2015-04-02

Dollar Bull Is Deflation

The most common misconception about the U.S. dollar bull market is that the dollar is somehow inherently strong. It is not, but that doesn't mean it won't continue to scale ever greater heights as debt is repaid or defaulted upon.

SCMP: US dollar owes its strength to one simple thing: the world's need to repay a mountain of debt
But the absolute level of global dollar-denominated debt is less important than the fact that the stock of debt is growing as a percentage of world gross domestic product. The debt is arguably becoming more burdensome.

World debt had risen to above 210 per cent of global GDP in 2013, up from some 180 per cent in 2008, according to August's Geneva Report on the World Economy.

In truth, the world may well have borrowed beyond what it can easily afford to repay, and what it owes, it mainly owes in dollars.

"Most central bankers know that our economies do not face a liquidity problem but a solvency problem linked to excessive debt accumulation," said William White, chairman of the economic and development review committee of the OECD, in a recent interview.

Central banks, with the US Federal Reserve at the forefront, addressed liquidity problems at the start of the global financial crisis in 2008, when the collapse of Lehman Brothers triggered a seizure in the world's financial markets, by pumping money into the system, providing cheap and plentiful funds over the following years.

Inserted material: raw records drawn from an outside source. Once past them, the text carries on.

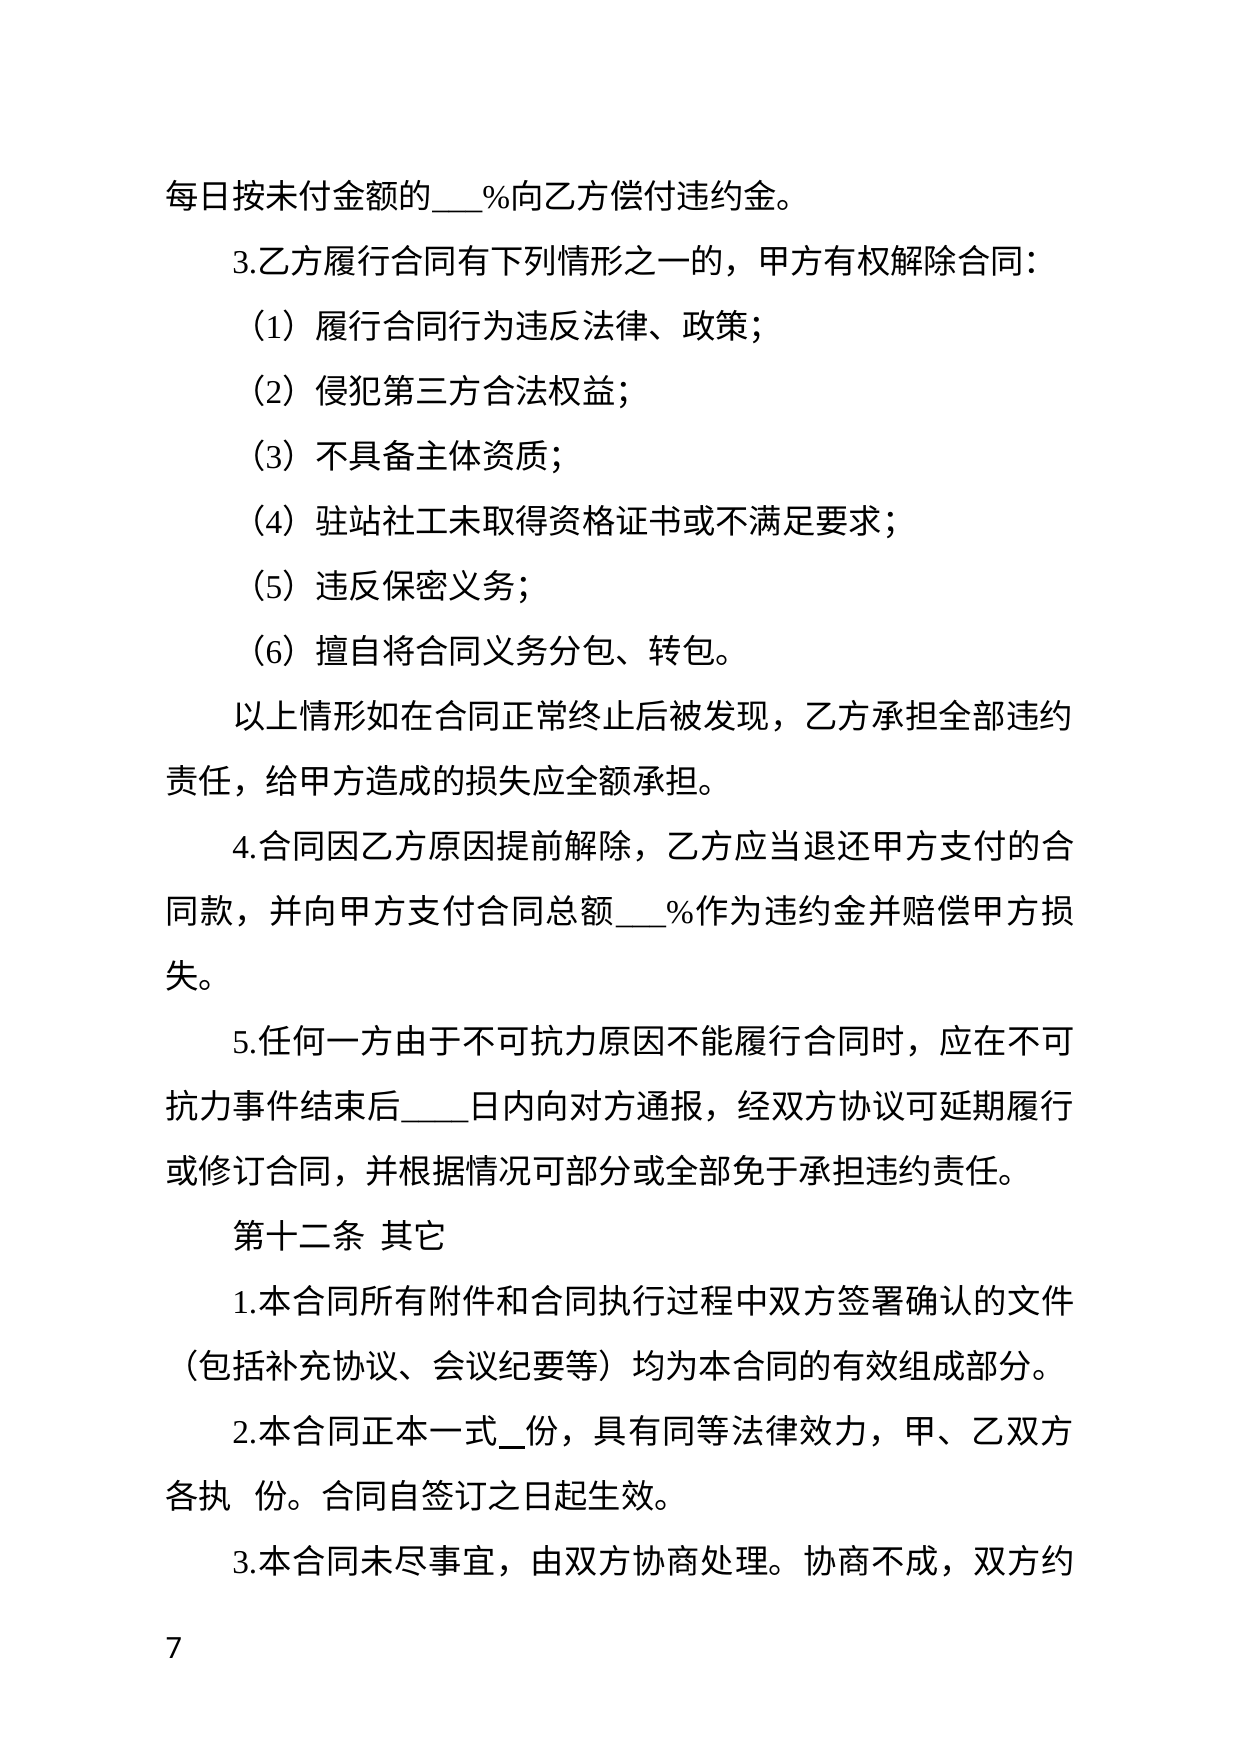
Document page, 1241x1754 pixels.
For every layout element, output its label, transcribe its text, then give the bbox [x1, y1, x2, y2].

text （4）驻站社工未取得资格证书或不满足要求； [165, 487, 1075, 552]
text （2）侵犯第三方合法权益； [165, 357, 1075, 422]
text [165, 162, 1075, 227]
text 3.乙方履行合同有下列情形之一的，甲方有权解除合同： [165, 227, 1075, 292]
text 5.任何一方由于不可抗力原因不能履行合同时，应在不可抗力事件结束后____日内向对方通报，经双方协议可延期履行或修订合同，并根据情况可部分或全部免于承担违约责任。 [165, 1007, 1075, 1202]
text （5）违反保密义务； [165, 552, 1075, 617]
text （1）履行合同行为违反法律、政策； [165, 292, 1075, 357]
text （6）擅自将合同义务分包、转包。 [165, 617, 1075, 682]
text 2.本合同正本一式 份，具有同等法律效力，甲、乙双方各执 份。合同自签订之日起生效。 [165, 1397, 1075, 1527]
text 以上情形如在合同正常终止后被发现，乙方承担全部违约责任，给甲方造成的损失应全额承担。 [165, 682, 1075, 812]
text 1.本合同所有附件和合同执行过程中双方签署确认的文件（包括补充协议、会议纪要等）均为本合同的有效组成部分。 [165, 1267, 1075, 1397]
text （3）不具备主体资质； [165, 422, 1075, 487]
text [165, 1527, 1075, 1592]
text 第十二条 其它 [165, 1202, 1075, 1267]
text 4.合同因乙方原因提前解除，乙方应当退还甲方支付的合同款，并向甲方支付合同总额___%作为违约金并赔偿甲方损失。 [165, 812, 1075, 1007]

But the availability of cheap dollars may have resulted in dollar-denominated debt-financed investment decisions which now seem less economically well-grounded.
Money supply is made up of money and credit. The growth of U.S. dollar credit is the inflation; the repayment of debt is deflation. During the dollar inflation in the 2000s, the U.S. dollar declined. In the credit inflation post-2008, the U.S. dollar did not decline versus the developed market currencies at all (U.S. Dollar Index) and it didn't fall very far versus emerging market currencies. This round of deflation and U.S. dollar appreciation is starting from a higher level of total credit and a higher initial U.S. dollar level. The final U.S. Dollar Index reading at the end of this cycle will be far above current market expectations.